---
title: "Wasserstein gradient flows"
author: "Dimitra Maoutsa"
date: "2022-04-04"
categories: [blog]
description: "Understanding the JKO scheme (adapted text from my PhD thesis)"
image: images/wasser.jpg
bibliography: references.bib
---


## What is a gradient flow in the probability space?


Given some energy function $\mathcal{E}(\rho)$ in some probability space $\mathcal{P}(\Omega)$ with some metric $\mathcal{G}(\rho))$, $(\mathcal{P}(\Omega), \mathcal{G}(\rho))$,
a **gradient flow** is defined as **the inverse metric times the differential of the energy function**
\begin{equation}
    \partial_t \rho_t = -\mathcal{G}(\rho_t)^{-1} \frac{\delta \mathcal{E}(\rho_t)}{\delta \rho_t}.
\end{equation}
Here, $\rho_t$ is a distribution at time $t$.

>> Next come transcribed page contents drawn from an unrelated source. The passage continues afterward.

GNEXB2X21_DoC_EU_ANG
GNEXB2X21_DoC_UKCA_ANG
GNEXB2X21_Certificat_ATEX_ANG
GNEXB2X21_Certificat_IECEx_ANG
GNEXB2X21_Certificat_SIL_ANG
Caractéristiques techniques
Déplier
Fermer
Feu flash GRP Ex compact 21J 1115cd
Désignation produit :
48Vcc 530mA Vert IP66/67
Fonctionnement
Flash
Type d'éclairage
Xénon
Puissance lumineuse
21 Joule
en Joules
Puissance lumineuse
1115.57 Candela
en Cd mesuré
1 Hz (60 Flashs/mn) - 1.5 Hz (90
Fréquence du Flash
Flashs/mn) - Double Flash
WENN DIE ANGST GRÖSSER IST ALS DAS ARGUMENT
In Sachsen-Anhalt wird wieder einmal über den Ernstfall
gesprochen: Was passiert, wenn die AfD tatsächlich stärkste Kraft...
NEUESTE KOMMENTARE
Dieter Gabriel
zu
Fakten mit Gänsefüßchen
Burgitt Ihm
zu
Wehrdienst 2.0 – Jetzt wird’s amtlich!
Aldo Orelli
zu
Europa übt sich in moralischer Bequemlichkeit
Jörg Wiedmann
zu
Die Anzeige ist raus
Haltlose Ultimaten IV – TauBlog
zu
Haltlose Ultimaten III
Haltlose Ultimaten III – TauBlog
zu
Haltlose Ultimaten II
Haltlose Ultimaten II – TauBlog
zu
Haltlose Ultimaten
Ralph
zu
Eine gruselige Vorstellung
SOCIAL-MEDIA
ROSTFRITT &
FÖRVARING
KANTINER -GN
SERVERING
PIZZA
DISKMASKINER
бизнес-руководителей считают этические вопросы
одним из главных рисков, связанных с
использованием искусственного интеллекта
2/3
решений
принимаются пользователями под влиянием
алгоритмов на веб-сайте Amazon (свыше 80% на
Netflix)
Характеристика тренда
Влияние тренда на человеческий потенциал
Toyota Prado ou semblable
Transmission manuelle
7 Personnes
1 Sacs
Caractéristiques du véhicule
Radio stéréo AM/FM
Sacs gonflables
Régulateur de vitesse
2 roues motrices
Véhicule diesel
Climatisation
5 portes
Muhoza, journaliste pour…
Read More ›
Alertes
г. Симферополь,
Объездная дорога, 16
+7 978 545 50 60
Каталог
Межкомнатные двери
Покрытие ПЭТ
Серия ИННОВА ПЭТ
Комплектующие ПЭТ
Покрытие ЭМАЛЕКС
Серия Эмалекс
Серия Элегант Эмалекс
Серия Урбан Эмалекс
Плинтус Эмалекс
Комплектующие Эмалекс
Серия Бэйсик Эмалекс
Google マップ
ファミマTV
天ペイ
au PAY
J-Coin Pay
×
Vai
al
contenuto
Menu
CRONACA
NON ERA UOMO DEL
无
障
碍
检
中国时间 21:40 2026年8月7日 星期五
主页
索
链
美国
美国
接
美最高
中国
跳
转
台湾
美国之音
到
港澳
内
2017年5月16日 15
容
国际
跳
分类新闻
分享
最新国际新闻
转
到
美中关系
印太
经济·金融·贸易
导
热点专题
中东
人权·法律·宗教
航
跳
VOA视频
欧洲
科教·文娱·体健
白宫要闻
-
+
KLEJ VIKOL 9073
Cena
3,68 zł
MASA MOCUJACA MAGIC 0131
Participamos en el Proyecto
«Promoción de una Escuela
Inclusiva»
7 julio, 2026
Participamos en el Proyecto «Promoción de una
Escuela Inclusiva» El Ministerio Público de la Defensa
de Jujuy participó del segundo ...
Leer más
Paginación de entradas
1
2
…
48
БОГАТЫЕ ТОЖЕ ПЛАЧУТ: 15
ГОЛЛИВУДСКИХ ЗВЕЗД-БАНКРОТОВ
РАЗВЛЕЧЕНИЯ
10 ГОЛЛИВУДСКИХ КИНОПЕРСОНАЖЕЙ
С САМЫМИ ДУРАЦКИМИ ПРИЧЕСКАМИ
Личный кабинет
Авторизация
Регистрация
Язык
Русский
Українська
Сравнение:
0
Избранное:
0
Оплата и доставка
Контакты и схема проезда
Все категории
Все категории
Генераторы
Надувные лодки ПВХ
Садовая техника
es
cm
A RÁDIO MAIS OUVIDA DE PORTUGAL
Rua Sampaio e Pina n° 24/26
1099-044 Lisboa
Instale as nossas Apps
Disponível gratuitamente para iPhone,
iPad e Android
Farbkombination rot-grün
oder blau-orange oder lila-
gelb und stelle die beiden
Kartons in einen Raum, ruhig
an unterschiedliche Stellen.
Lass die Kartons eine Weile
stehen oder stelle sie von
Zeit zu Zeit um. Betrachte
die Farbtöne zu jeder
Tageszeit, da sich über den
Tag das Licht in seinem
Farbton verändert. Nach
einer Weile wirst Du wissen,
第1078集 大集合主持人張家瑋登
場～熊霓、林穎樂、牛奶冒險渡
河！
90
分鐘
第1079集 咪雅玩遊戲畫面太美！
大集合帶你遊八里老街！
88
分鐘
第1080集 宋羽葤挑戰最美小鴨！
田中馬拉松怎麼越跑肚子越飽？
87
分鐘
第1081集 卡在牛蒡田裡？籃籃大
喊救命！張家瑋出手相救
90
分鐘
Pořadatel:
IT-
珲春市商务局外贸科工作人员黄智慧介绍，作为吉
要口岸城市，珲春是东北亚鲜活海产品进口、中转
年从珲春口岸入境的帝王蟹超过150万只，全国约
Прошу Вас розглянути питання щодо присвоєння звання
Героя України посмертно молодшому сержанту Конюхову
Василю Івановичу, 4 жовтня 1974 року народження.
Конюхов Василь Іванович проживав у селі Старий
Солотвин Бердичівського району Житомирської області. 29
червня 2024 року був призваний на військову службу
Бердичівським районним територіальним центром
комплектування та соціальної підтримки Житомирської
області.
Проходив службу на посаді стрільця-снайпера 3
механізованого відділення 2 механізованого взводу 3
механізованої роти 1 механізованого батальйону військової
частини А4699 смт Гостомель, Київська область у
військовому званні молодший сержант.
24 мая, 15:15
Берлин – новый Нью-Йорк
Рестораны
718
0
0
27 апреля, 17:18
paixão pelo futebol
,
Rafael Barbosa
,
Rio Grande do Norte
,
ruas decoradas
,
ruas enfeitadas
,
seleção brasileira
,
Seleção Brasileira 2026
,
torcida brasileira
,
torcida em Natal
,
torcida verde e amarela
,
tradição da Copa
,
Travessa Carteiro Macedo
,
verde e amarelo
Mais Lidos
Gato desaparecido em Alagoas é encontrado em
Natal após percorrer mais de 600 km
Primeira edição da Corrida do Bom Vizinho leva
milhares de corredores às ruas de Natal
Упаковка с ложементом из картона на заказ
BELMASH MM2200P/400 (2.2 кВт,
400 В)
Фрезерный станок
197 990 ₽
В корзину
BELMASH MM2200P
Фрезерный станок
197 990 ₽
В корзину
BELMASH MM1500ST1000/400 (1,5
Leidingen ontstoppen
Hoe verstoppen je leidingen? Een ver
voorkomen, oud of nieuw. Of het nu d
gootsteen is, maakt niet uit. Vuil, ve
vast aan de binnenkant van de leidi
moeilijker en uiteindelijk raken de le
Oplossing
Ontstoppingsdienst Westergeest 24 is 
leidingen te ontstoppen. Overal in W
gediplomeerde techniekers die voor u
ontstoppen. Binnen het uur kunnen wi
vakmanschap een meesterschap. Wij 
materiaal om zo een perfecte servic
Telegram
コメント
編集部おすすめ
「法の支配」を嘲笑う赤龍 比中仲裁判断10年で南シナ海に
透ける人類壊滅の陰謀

Intuitively, this means that the considered system of equations follows the trajectory of steepest descend on the energy functional $\mathcal{E}(\rho)$. To define this steepest descend we need to define the notion of the gradient. This depends on the selected geometry of the space and is computed according to the selected metric.

If we consider as energy function the **Kullback Leibler divergence** $D_{KL}$, and for information metric the **Wasserstein metric** $\mathcal{W}$, the considered gradient flow, known as **Wasserstein gradient flow**, forms the **Fokker-Planck equation**.

In this case the metric inverse is $\nabla \cdot \rho_t \nabla$, and we can derive the Fokker--Planck equation as follows:

\begin{align}
\partial_t \rho_t &= - \text{grad}^{\mathcal{W}} D_{KL}(\rho_t ||\rho_{ss})\\
&= \nabla \cdot \left(  \rho_t \nabla \left( f + \log \rho_t +1 \right)  \right)\\
&= \nabla \cdot \left( \rho_t \nabla f\right) + \nabla \cdot \nabla \rho_t\\
&= \nabla \cdot \left( \rho_t \nabla f\right) + \Delta \rho_t.
\end{align}

In the above equation we have considered that the stationary density is given by $\rho_{ss} \propto e^{-f}$, and that the differential of $\frac{\delta \mathcal{E}(\rho_t)}{\delta \rho_t} = \log \rho + f$.

By considering the Benamou-Brenier formulation [@benamou2000computational],[@ambrosio2003lecture] of the Fokker-Planck dynamics we can obtain a better understanding on how the selected geometry (and metric) of the probability space influences the gradient flow dynamics. According to the Benamou-Brenier formalism the gradient flow dynamics for the Fokker-Planck equation has the following **optimal transport** interpretation:
 It describes a search over all possible vector fields $v_t$ that will transport probability mass from $\rho_0$ to $\rho_1$, with the Wasserstein distance capturing the minimum possible cost of this transfer. Given two probability distributions $\rho_0$ and $\rho_1$, we define this distance to be the minimum of the integral of the norm of the vector field $v_t$
\begin{equation}
d^2_{OT} (\rho_0, \rho_1) = \inf \limits_{\rho_t, v_t} \int_0^1 \| v_t \|^2_{L^2(\rho_t)} dt = \mathcal{W}^2_2 (\rho_0,\rho_1),
\end{equation}
under the constraint that the transient probability distribution $\rho_t$ fulfils the continuity equation
\begin{equation}
    \partial_t \rho_t + \nabla \cdot (\rho_t v_t) = 0,
\end{equation}
with $\rho_0 = \rho^0$ and $\rho_1 = \rho^1$.
This constraint captures how the probability $\rho_t$ evolves while being pushed along the time dependent vector field $v_t$. The Wasserstein distance is the minimal energy cost of performing this transformation from $\rho_0$ to $\rho_1$.
This defines a metric on probability measures, and consequently it induces a geometry on the space of probabilities. (Here, $v_t$ is the gradient of the local transport map.)